Every line from the one with "[262,318,328,332] 571-588 ->" to the one with "[769,392,818,408] (Heb.) ->", including those two, is to be copied exactly; all other lines of the entries below are left out.

═════ Extracted data

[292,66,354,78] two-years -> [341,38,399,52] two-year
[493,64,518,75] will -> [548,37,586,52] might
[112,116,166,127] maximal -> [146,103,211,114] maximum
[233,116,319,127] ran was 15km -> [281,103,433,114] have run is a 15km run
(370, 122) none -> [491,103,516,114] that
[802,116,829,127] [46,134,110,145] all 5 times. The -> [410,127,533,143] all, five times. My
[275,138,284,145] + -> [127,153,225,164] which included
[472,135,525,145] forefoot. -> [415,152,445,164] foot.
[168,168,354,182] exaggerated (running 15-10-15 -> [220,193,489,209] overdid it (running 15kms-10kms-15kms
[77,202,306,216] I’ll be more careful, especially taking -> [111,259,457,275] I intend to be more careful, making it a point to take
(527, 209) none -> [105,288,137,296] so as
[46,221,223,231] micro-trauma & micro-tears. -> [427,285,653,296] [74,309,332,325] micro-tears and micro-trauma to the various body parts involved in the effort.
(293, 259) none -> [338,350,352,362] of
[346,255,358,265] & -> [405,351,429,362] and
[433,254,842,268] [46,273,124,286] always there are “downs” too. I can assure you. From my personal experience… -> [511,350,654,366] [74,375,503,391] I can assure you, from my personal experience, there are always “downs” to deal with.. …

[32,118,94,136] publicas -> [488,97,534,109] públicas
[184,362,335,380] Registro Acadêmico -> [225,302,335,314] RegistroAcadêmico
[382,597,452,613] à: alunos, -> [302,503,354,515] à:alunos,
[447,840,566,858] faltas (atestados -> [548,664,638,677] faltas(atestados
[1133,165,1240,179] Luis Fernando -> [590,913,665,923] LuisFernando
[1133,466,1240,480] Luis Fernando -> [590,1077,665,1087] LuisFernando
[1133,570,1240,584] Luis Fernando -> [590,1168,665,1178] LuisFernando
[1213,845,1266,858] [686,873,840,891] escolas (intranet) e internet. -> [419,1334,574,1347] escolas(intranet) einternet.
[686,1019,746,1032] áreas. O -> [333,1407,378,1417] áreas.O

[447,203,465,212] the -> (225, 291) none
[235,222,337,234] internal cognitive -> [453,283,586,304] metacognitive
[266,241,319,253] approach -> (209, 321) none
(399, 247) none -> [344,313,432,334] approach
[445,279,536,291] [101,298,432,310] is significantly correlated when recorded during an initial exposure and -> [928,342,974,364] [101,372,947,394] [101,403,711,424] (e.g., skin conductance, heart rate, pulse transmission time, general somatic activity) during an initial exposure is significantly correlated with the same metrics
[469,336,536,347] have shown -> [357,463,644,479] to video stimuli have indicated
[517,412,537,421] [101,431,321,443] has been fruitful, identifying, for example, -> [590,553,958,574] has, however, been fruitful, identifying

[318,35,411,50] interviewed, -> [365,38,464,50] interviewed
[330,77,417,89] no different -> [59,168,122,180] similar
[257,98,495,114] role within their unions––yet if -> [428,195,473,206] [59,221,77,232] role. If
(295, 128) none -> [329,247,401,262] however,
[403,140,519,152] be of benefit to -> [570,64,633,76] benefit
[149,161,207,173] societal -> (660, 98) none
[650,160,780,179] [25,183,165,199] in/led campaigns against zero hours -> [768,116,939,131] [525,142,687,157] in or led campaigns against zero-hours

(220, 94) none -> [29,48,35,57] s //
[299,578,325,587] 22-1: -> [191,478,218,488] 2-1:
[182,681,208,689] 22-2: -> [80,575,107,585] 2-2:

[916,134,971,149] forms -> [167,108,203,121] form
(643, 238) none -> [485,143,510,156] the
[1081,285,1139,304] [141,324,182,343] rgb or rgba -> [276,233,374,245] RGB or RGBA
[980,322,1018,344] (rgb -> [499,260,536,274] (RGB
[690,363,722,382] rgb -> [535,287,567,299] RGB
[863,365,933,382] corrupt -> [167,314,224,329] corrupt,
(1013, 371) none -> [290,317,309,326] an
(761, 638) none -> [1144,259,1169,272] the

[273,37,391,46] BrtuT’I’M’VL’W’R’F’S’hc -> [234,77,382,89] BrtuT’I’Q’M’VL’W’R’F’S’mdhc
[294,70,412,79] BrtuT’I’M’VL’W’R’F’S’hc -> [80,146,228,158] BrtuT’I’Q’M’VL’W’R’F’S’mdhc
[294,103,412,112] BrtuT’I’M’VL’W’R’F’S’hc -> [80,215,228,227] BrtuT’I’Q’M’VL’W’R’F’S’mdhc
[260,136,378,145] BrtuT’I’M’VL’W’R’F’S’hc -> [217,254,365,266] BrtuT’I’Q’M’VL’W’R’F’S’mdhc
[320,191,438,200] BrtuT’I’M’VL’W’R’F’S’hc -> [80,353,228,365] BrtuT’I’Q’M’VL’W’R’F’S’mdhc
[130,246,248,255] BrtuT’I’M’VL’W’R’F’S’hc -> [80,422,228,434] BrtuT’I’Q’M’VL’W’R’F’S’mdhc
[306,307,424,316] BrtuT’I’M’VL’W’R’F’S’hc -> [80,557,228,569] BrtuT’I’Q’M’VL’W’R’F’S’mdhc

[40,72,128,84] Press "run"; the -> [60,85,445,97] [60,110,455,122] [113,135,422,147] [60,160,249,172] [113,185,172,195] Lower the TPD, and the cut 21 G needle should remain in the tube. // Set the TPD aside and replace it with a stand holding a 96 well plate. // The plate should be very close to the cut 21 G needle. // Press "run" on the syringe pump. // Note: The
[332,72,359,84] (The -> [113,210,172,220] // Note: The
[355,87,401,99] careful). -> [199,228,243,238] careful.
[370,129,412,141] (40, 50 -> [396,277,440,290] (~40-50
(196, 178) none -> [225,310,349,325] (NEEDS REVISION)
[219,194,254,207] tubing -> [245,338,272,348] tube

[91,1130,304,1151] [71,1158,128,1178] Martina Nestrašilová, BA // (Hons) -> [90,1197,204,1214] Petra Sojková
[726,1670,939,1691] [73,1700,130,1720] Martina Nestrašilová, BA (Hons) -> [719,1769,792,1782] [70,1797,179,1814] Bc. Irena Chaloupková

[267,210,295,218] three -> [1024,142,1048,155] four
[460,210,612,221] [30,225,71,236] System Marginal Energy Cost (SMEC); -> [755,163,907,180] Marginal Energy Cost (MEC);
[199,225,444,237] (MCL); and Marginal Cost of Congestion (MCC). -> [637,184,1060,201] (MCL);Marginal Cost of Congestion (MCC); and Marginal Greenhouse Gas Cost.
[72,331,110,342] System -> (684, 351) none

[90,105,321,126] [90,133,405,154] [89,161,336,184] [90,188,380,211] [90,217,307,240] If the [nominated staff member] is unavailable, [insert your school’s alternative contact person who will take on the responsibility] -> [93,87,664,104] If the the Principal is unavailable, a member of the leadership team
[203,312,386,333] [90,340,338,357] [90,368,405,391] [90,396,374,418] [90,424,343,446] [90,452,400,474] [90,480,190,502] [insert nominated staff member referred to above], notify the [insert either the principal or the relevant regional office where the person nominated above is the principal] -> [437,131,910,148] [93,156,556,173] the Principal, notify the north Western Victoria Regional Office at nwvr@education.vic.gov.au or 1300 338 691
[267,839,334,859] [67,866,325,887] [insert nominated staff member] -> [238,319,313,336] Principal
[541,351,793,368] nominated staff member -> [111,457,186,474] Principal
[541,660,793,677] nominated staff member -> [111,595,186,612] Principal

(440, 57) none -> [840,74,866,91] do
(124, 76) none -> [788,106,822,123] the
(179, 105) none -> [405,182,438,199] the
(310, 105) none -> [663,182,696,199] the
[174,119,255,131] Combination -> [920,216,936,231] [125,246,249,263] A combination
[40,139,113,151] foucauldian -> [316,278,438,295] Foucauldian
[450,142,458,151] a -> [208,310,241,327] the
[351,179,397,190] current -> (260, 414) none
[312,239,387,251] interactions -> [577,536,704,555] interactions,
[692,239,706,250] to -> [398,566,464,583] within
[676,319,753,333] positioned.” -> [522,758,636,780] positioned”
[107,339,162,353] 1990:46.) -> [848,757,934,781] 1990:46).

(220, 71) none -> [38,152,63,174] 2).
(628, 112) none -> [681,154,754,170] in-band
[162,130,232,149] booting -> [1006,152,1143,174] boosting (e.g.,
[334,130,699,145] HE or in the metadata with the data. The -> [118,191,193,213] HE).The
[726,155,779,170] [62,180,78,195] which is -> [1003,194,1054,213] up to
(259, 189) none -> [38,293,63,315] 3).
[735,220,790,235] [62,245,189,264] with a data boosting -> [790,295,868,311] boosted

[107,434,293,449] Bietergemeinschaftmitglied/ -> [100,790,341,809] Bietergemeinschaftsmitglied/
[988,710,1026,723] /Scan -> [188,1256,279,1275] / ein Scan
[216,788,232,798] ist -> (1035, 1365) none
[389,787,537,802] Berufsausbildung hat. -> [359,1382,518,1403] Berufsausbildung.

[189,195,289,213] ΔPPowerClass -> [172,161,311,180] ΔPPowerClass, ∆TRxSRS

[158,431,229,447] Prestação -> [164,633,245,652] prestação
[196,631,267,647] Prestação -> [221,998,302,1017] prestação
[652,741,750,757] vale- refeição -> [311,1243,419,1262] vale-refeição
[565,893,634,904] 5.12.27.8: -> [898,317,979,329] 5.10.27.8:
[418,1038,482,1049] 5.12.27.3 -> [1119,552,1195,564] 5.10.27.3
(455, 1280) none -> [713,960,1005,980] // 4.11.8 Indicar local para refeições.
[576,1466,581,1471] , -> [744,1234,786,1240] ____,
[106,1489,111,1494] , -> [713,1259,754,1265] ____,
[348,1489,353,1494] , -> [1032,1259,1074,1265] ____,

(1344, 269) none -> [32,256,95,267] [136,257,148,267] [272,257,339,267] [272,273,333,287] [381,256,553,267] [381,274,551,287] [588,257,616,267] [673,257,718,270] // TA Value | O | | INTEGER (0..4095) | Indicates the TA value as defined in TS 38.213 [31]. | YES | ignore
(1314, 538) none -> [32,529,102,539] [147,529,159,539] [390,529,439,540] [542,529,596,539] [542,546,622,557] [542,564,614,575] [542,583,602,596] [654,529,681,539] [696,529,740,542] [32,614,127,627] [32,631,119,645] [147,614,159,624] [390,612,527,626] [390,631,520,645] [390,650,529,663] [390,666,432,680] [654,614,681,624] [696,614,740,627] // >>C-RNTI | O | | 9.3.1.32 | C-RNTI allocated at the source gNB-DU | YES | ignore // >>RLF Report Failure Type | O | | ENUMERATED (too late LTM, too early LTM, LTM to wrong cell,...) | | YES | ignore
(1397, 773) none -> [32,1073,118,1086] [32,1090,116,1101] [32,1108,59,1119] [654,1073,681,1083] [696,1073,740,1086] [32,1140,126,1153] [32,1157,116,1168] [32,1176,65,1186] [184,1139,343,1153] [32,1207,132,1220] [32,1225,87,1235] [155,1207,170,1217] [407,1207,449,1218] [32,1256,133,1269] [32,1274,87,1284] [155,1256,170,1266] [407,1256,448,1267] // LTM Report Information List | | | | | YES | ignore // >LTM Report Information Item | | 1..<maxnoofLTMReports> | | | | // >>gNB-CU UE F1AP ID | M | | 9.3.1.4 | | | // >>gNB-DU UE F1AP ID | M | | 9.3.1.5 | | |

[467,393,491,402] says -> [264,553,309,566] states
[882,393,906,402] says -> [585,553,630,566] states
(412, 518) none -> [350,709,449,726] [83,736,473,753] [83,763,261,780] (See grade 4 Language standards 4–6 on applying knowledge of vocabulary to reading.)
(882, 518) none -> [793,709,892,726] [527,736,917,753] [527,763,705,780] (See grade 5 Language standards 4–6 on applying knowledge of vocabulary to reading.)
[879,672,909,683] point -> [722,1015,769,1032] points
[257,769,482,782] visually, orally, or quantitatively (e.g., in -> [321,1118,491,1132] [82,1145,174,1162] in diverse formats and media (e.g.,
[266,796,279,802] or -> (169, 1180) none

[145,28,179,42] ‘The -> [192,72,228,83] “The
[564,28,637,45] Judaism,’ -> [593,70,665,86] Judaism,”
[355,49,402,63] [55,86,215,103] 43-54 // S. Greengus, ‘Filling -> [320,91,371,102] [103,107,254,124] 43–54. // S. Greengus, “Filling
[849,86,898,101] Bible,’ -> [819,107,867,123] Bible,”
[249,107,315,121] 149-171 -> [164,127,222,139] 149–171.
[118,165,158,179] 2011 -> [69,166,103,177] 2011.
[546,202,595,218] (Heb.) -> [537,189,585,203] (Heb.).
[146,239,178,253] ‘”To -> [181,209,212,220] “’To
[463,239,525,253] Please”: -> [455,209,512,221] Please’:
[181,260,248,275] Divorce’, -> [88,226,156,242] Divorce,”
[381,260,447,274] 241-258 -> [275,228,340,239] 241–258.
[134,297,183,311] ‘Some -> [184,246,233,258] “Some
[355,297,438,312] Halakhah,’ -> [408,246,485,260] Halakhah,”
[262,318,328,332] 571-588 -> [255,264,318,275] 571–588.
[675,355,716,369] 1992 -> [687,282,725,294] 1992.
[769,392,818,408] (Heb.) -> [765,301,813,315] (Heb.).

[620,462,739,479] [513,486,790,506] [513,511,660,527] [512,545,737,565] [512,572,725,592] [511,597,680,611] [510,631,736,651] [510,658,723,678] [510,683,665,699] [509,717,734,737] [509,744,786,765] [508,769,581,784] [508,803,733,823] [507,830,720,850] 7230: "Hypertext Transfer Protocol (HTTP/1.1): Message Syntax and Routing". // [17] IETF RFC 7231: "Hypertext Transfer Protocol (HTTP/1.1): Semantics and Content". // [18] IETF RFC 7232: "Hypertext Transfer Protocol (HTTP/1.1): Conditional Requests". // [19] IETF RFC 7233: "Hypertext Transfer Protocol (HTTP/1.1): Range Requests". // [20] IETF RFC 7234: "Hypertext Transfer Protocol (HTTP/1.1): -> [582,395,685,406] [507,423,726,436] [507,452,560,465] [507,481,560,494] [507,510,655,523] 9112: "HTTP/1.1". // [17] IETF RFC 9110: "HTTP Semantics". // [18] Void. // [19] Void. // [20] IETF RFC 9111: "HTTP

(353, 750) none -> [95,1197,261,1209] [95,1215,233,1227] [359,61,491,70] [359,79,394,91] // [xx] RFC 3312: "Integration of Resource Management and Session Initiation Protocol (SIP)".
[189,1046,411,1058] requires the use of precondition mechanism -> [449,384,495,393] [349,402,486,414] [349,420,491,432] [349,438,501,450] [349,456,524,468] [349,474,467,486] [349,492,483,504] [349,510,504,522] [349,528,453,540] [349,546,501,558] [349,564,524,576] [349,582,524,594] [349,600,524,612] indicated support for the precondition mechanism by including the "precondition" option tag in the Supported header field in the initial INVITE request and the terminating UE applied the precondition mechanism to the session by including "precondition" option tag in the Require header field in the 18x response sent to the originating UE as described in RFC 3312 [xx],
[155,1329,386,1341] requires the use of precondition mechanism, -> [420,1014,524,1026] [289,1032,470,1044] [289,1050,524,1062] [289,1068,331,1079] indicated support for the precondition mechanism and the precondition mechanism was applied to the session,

══════════

▶ Written reply:
[262,318,328,332] 571-588 -> [255,264,318,275] 571–588.
[675,355,716,369] 1992 -> [687,282,725,294] 1992.
[769,392,818,408] (Heb.) -> [765,301,813,315] (Heb.).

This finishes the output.